Data must now be handled appropriately, certified and compliant with local laws, in respect of both privacy and security manage­ment. Despite these challenges, we still think there can be substantial benefits to using alternative data. Very recently, some of the leading sources of reference in pricing data and major investment firms have started offer­ing clients a single access point with multiple, market leading alternative data providers, for finding and receiv­ing reliable data, that eliminates costly and lengthy procurement pro­cesses. This speeds up time to value, enabling easy and efficient integra­tion to existing systems or databases with quant investors who need only select their preferred programming languages (mainly Python). With this access point, professional inves­tors can browse and examine quality metadata online, trial sample data­sets prior to acquisition and imme­diately put them to use within their organisation.

How quants will start using alterna­tive data practically

According to recent studies and sur­veys, on average over 80% of funds use or are expected to use alternative data. We believe that 2019 will mark the beginning of a more mature phase of this business that will probably last between five to seven more years, and where the early majority of quants will start incorporating alternative data in their businesses. We think the hottest category of alternative data that we will emerge in the com­ing years could be consumer transac­tion data, where the buy side gets the most return on investment. The most prominent emergence will probably be the increase in demand for employ­ment data. The first significant chal­lenge for quants dealing with Alt Data is backtesting - having a mechanism to evaluate the effectiveness of a trad­ing strategy by running it against his­torical data. Today, backtesting on Alt Data is very difficult, simply because we do not yet have good and suffi­ciently broad historical data.

This also creates an urgent need for advanced analytics skills and capa­bilities to process this vast amount of data. As a result, data teams are grow­ing everywhere: the number of Alt Data full-time employees on the buy side - mainly data scientists and ana­lysts - has grown ~450% in last five years.

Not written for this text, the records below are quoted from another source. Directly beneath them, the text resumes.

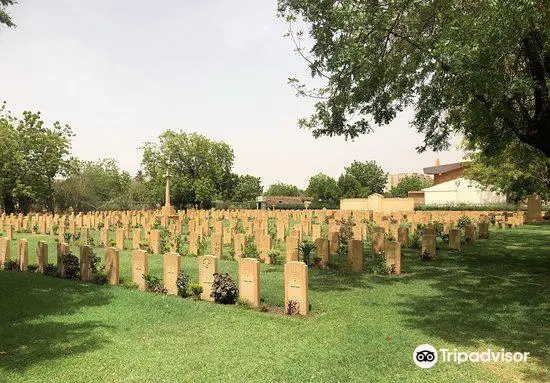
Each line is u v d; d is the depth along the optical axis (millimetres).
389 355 6191
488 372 5637
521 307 8656
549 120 11219
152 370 5773
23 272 13141
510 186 34312
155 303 9219
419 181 75125
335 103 14180
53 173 44938
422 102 14164
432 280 11555
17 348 6613
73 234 21750
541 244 18891
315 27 11766
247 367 5832
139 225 28484
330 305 9031
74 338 7039
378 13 11305
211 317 8180
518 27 8820
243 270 9242
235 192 61375
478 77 9227
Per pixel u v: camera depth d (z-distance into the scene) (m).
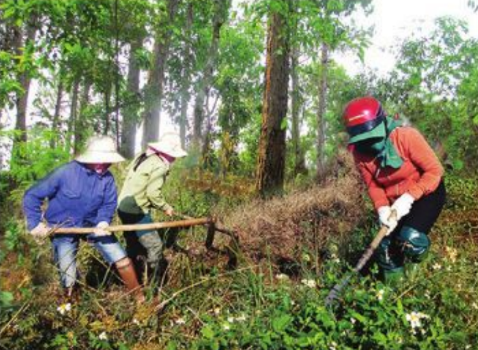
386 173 3.85
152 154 4.71
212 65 15.43
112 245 4.20
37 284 3.83
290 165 13.75
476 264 4.29
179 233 5.39
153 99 13.23
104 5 8.11
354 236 5.18
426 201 3.85
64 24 7.77
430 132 10.39
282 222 5.59
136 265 4.80
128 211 4.67
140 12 9.05
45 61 7.81
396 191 3.89
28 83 11.66
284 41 8.18
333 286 3.57
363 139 3.65
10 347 3.27
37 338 3.37
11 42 10.62
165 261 4.81
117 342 3.54
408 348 2.94
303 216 5.77
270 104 8.72
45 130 7.30
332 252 4.86
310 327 3.24
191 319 3.83
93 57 8.43
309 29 7.85
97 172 4.13
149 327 3.78
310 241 5.33
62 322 3.52
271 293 3.73
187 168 9.43
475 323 3.35
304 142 13.95
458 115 10.50
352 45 7.96
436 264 3.92
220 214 6.98
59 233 4.09
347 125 3.72
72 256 4.13
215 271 4.38
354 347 3.09
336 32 8.02
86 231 4.01
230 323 3.40
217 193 8.35
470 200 6.88
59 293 3.90
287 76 8.75
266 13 7.72
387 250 3.93
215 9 14.67
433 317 3.27
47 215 4.12
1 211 6.04
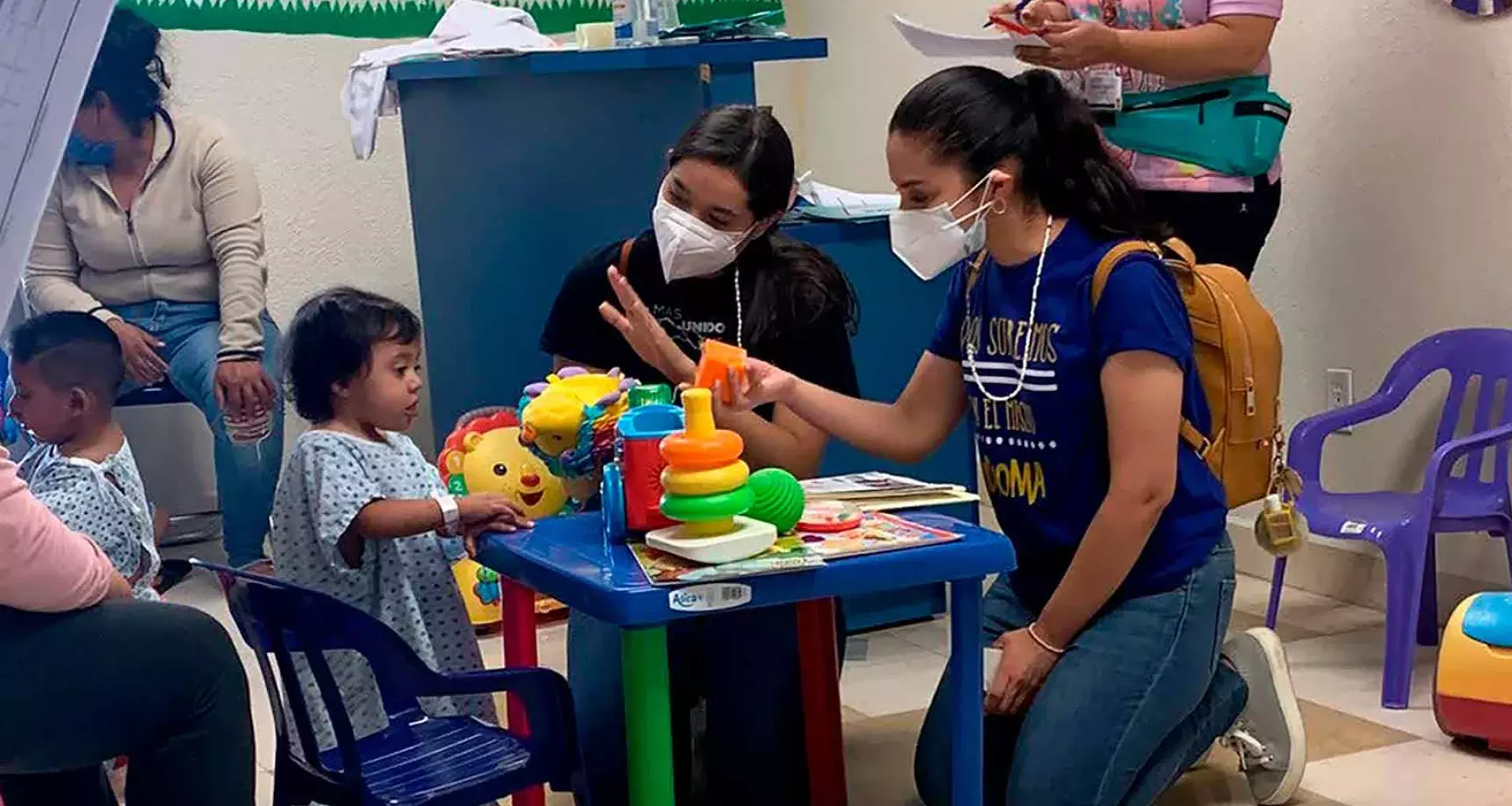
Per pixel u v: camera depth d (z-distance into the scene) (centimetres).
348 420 189
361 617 142
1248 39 231
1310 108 288
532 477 283
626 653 142
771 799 195
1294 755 192
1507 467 256
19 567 125
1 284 119
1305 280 295
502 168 289
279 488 188
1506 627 209
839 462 275
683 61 241
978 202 172
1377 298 281
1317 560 294
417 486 188
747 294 194
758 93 455
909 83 393
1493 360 256
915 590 289
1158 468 168
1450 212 265
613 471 158
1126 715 173
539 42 297
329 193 390
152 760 136
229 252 325
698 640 202
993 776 190
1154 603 178
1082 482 179
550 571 148
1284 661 196
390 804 150
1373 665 252
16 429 243
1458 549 271
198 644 135
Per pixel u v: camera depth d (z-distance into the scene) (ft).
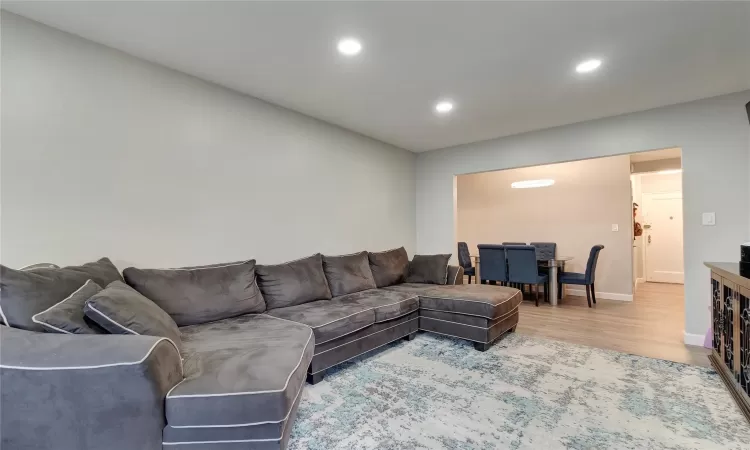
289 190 11.87
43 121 6.95
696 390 7.75
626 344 10.94
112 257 7.84
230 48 7.98
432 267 14.24
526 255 16.76
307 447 5.78
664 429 6.26
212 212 9.72
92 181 7.57
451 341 11.39
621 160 18.67
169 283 7.85
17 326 4.75
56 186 7.09
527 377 8.50
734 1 6.31
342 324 8.77
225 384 4.84
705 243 10.76
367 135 15.08
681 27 7.13
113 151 7.89
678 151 18.71
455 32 7.32
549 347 10.68
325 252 13.16
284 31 7.30
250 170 10.69
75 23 6.97
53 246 7.03
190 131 9.29
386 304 10.37
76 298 5.29
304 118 12.43
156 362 4.49
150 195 8.49
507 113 12.27
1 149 6.48
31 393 4.19
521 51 8.11
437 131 14.44
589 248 19.47
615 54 8.23
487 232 23.24
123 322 5.12
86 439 4.28
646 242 25.41
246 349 6.11
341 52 8.16
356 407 7.07
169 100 8.89
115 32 7.31
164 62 8.61
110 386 4.29
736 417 6.64
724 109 10.58
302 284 10.37
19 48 6.71
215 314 8.24
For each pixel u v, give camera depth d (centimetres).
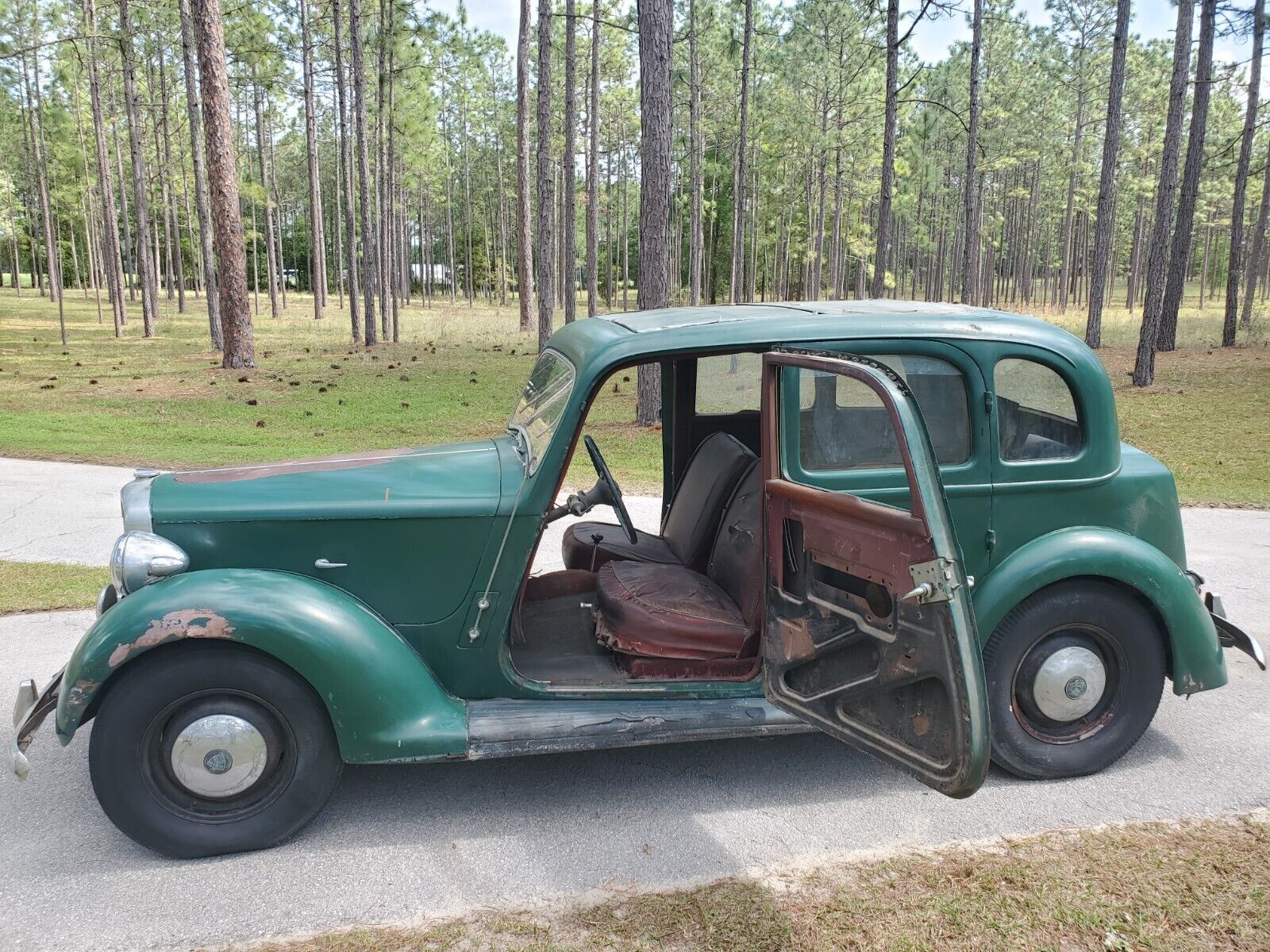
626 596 380
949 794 256
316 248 3903
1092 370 373
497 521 351
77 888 311
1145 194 5266
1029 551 368
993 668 371
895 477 351
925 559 253
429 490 357
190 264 7069
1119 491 384
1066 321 3738
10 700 467
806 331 351
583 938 281
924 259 7875
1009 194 6431
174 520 344
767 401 319
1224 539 839
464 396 1781
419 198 6944
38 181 4544
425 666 347
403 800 372
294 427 1459
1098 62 4834
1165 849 329
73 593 634
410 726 330
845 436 348
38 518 854
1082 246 6881
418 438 1373
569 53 2380
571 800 371
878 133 4034
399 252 6091
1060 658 378
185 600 314
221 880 316
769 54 3934
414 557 351
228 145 2056
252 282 7869
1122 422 1577
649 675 366
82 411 1566
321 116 5709
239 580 326
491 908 298
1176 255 2517
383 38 3041
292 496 356
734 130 4612
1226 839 336
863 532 277
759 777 390
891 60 2044
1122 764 402
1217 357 2361
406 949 278
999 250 7331
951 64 4322
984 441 362
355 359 2341
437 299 7288
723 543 407
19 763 322
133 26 3259
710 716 353
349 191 2856
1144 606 382
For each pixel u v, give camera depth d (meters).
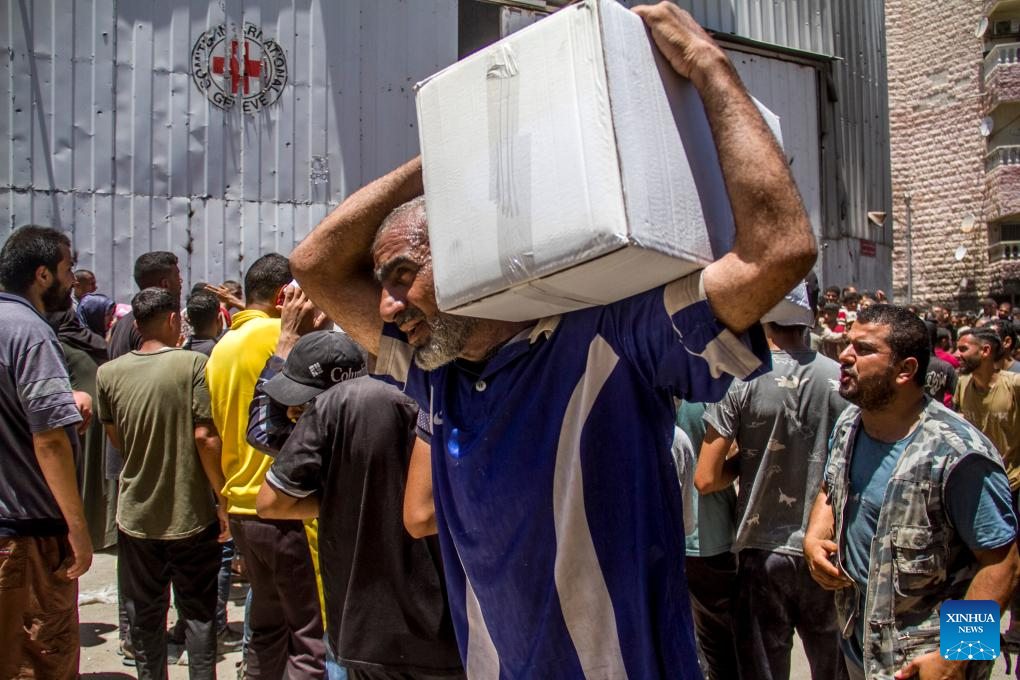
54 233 3.38
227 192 8.34
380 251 1.63
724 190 1.39
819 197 12.30
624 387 1.47
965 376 5.29
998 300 26.59
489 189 1.32
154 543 3.74
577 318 1.49
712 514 3.44
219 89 8.28
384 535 2.62
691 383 1.42
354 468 2.66
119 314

To fully reap the benefits of this new investment world of abundant data, machine learning will play a central role in identifying patterns and correlations, managing risk and transforming this knowledge into actions that allow buy-side firms to gain a competitive advantage. Tensor­Flow and Scikit-learn in Python are the prevailing big data analytics used in asset management today. Nearly all major industry players are now filling their quant teams with physicists and data scientists, providing them with access to the data and turning them loose, expecting them to come up with something brilliant. We do not agree with this kind of approach: quants will certainly fail if they do not use a more “conservative approach” that keeps all decisions and management in the hands of experienced finance profes­sionals. Discerning valuable informa­tion from noise requires extensive real financial experience – not maths and statistics alone.

The goal then, is not to replace finance professionals with mathema­ticians, but to evaluate an experienced investor’s hypothesis and test it with machines to realise superior, explain­able and more actionable information. Intelligently mining this data is criti­cal to avoid getting lost in machine-made interpretations. As we said last year, it is not mans versus machine, but experienced finance professional with machine.

To conclude, we believe the big data revolution will usher in a new era of investing that will ultimately ben­efit markets by lowering day-to-day volatility, producing fewer surprises and empowering investor confidence, enhancing market stability. Big data holds incredible promise to facilitate so many investment decisions. Com­panies capable of extracting value from their data will enjoy a competi­tive advantage – as long as they ensure they distinguish what is of value from what is not.